One cannot help but see parallels between authoritarian policing behind the Iron Curtain and the conduct of the federal immigration police (that is, United States Immigration and Customs Enforcement agents or “ICE”) over the past six months. I have written previously that I do not object to every aspect of the Trump administration’s crackdown on illegal immigration, but I am appalled at how ICE has been taking on the characteristics of a federal secret police force and exercising power in an arbitrary and unaccountable fashion. The most grotesque abuse is the conduct of immigration raids with unmarked vans and masked agents without badges or name tags. This anonymity grants agents an aura of immunity from accountability and empowers them to use excessive force and violate fundamental human rights. ICE’s refusal to disclose detainees’ identities and locations is also reminiscent of the worst abuses behind the Iron Curtain. No one, including undocumented alleged felons, should be able to be “disappeared” in America.

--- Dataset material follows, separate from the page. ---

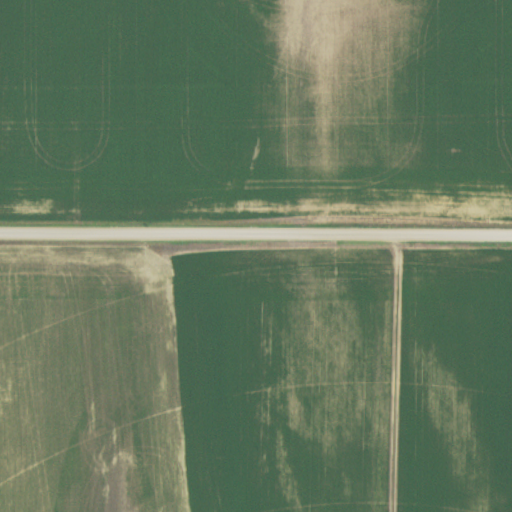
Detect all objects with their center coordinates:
road: (255, 235)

Citizens should not take comfort in the fact that these practices are being adopted exclusively for immigration enforcement. There have already been numerous “mistakes” in which citizens and citizen-children of migrants have been sucked into the vortex of Trump’s Kafkaesque deportation machine. Note also that this administration is quick to label virtually any group or individual who protests or stands in its way as “criminal,” a labeling that in their minds justifies arrest, detention, and punishment without due process. Abusive behavior established in the immigration context will set a precedent for transferring these practices to other law enforcement contexts that most certainly will affect citizens.

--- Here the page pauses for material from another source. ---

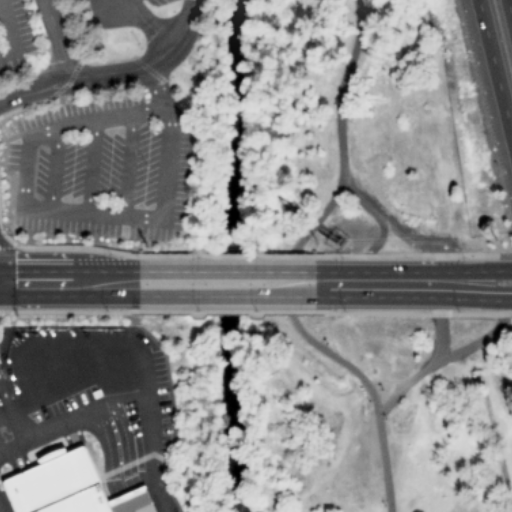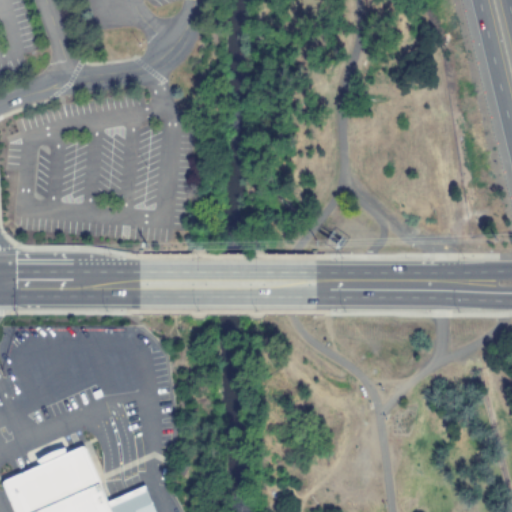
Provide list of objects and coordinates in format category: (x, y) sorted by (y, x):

Prague’s Symbol of Determination Against Authoritarianism
Finally, I want to share a powerful symbol that stands on an escarpment overlooking Prague. It is on the exact site where in the 1950s the Czech communist regime erected a massive sculpture of Stalin at great expense to Czech taxpayers. The sculpture was dynamited when Stalin fell out of favor with the Soviets during the Khrushchev era. After communism ended in 1989, the government erected a giant metal metronome. The inscription on its frame reads: “In time, all things pass.”
We need to keep this in mind as we suffer the daily indignities of Trumpism. True, it is discouraging how Trump has been able to impose his will on not only the federal government, but states, localities, businesses, and our universities. But the Prague metronome reminds us that this is a long game. And there are signs that the worm can, and will, turn against Trumpism. The rupture of the Trump-Musk alliance is a positive development. The Epstein controversy is noteworthy because it shows the difficulty of managing Trump’s base, which has been fueled by mistruths and conspiracy theories for years. MAGA is insatiable and capable of eating its own. Trump has also committed a grave error by jamming legislation through Congress that will economically punish key voters in his coalition—the working-class voters who supported Trump because he gave them economic hope. The massive cuts to Medicaid, student loans, and other government programs upon which these voters rely was an unforced error that cannot be swept under the rug, even by the Trump propaganda apparatus. The “Big, Beautiful Bill,” though horrible, is a political gift that will keep on giving in the effort to undermine the evils of Trumpism.